**Entries supplied**
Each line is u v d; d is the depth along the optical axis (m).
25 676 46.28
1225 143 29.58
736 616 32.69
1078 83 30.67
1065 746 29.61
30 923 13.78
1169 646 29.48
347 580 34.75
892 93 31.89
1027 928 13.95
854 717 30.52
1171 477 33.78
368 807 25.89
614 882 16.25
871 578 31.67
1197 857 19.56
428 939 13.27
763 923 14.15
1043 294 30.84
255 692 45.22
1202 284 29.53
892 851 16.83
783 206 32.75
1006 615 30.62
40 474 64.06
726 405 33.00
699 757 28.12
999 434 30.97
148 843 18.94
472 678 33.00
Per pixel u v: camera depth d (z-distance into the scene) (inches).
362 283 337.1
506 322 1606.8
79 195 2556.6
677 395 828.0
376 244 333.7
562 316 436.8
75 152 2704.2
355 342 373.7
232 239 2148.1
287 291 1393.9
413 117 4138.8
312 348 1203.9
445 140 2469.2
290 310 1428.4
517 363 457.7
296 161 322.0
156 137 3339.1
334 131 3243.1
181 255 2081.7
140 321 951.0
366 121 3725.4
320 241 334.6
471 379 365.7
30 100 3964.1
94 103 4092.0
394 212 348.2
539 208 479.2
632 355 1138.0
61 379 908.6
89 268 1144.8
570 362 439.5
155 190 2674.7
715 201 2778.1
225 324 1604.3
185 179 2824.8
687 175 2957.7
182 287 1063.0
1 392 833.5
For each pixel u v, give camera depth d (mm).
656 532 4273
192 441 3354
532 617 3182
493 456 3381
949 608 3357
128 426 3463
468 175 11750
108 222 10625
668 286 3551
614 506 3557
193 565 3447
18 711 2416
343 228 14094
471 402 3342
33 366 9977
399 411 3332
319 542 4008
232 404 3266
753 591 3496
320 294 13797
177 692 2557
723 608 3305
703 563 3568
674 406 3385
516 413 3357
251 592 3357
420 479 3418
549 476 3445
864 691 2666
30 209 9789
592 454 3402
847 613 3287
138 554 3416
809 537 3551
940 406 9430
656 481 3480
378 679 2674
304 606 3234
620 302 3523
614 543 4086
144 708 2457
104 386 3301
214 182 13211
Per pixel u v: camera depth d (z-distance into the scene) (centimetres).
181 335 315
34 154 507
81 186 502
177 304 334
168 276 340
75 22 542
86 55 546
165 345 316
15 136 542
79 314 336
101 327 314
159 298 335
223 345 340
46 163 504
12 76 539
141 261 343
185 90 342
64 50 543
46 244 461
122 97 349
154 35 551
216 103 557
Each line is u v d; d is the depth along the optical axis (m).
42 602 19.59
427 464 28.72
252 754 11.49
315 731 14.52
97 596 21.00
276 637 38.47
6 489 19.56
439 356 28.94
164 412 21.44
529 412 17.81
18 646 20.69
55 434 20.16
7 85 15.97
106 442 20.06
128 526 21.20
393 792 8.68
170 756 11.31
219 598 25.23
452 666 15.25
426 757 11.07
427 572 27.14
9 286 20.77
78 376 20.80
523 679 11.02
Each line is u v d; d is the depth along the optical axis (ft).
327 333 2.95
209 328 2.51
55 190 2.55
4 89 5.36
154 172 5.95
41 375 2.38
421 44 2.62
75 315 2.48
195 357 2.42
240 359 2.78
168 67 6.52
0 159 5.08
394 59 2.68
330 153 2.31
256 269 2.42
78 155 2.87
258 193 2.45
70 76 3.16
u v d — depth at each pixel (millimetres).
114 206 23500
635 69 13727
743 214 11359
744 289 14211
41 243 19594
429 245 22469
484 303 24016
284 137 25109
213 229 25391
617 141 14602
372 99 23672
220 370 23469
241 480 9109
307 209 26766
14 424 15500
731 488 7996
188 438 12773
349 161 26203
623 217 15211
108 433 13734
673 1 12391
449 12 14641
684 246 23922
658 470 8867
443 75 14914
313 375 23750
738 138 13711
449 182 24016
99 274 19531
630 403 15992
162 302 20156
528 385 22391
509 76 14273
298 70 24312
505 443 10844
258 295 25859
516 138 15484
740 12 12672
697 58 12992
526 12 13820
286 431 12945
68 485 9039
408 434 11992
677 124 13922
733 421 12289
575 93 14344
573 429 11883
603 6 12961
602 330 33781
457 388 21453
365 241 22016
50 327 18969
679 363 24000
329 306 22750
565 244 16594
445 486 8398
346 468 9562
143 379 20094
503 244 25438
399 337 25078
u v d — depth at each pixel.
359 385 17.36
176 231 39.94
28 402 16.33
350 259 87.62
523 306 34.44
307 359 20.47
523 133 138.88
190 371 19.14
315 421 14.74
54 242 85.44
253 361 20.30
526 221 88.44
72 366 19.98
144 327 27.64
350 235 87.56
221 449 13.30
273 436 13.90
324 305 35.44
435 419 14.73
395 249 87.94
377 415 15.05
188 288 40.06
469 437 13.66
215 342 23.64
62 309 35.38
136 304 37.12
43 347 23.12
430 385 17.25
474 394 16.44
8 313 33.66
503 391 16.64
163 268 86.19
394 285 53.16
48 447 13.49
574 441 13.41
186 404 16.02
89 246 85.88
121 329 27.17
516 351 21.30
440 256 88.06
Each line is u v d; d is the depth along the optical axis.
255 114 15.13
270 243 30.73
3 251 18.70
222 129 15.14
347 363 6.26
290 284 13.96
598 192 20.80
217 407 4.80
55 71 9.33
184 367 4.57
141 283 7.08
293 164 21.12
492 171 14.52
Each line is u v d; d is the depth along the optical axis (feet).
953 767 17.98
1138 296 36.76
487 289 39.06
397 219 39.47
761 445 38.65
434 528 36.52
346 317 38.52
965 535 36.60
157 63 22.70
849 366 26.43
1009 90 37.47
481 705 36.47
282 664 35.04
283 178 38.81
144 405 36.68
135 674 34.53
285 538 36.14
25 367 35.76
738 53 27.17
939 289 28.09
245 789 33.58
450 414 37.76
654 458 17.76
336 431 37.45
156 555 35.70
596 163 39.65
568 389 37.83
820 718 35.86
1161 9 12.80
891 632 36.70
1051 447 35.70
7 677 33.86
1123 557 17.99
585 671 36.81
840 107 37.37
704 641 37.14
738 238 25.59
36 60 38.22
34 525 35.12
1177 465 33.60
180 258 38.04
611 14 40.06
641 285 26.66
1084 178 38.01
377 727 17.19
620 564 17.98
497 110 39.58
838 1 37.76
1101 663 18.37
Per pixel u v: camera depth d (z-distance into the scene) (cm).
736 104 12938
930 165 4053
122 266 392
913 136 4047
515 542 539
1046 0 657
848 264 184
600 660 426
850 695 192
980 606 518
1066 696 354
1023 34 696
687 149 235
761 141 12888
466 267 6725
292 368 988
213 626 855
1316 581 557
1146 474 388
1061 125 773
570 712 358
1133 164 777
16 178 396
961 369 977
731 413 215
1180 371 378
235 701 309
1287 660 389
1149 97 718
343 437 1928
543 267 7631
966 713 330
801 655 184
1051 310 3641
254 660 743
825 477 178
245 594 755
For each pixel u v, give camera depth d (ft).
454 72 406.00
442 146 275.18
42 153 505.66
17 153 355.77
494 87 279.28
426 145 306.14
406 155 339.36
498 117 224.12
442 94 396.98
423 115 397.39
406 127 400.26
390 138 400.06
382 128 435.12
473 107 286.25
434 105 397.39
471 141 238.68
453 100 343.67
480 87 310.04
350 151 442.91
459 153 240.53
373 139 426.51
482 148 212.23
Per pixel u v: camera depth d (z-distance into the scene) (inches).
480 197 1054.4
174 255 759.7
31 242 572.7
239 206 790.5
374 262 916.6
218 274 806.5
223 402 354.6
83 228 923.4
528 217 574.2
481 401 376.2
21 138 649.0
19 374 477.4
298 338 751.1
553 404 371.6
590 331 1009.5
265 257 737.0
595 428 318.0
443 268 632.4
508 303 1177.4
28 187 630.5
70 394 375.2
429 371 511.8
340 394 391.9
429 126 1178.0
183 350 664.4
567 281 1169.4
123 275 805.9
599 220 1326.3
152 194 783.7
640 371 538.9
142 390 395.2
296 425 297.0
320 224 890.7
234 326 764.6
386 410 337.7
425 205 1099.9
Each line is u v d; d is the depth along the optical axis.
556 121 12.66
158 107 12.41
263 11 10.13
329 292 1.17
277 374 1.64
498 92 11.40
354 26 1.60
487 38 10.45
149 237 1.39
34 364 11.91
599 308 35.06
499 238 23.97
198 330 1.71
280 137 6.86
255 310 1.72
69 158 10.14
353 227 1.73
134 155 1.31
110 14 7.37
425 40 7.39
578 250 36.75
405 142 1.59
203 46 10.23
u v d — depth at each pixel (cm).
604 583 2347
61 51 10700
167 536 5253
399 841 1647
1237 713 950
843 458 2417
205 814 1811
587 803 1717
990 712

**The task**
Return all lines from the data that include the string "camera".

**Exercise response**
Per pixel u v: camera depth d (z-distance into the scene) (inches).
For each pixel u v, give camera depth d (mm).
Per pixel u v: camera depth d (z-distance into the scene) (centimetres).
Per pixel u v: camera depth d (z-distance into the scene) (cm).
For each pixel u v, give camera depth d (ft).
Per pixel u v: camera depth d (z-distance into the scene) (inches).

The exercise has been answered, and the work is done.